The Missing Layer Between Your Codebase and a Coding Agent
Every engineering team has a graveyard of internal improvements that never made it to the roadmap. Not because they weren't important, but because they couldn't compete with the next user-facing feature in a prioritization meeting. Documentation, coding standards, developer experience — these things matter deeply, but they're invisible to everyone except the people who suffer their absence.
In November 2025, we were watching AI tools accelerate fast. Copilot was everywhere, Cursor was gaining traction, Claude was impressive. But every time we pointed one of these tools at our codebase, the results were disappointing. Not because the models were bad, but because our codebase wasn't ready for them. The AI could write code. It just couldn't write our code.

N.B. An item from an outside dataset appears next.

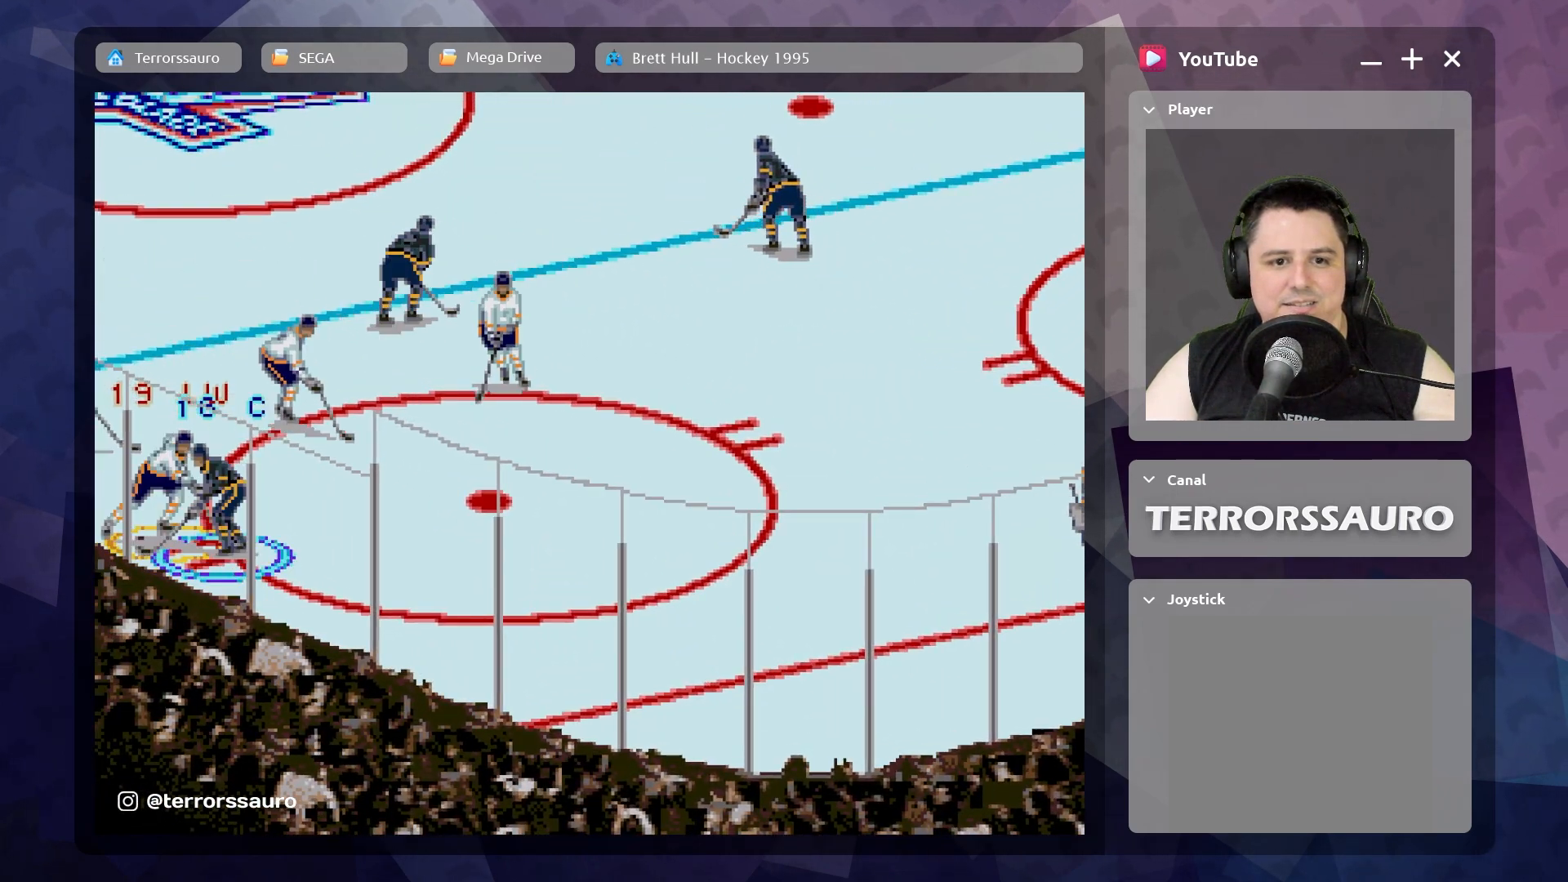
{"buttons": [], "left_stick": "right", "events": [[33, "R1", "up"], [167, "R1", "down"], [267, "R1", "up"]]}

We had a choice: keep waiting to prioritize this on the roadmap (which would never happen), or sidestep the roadmap entirely. We chose the second option. Working Group for the rescue.
Why a Working Group
A Working Group is a group of people working on a side project within the company. It lives outside the sprint. It doesn't compete for roadmap space. It runs on the energy of the people who believe the problem matters enough to show up.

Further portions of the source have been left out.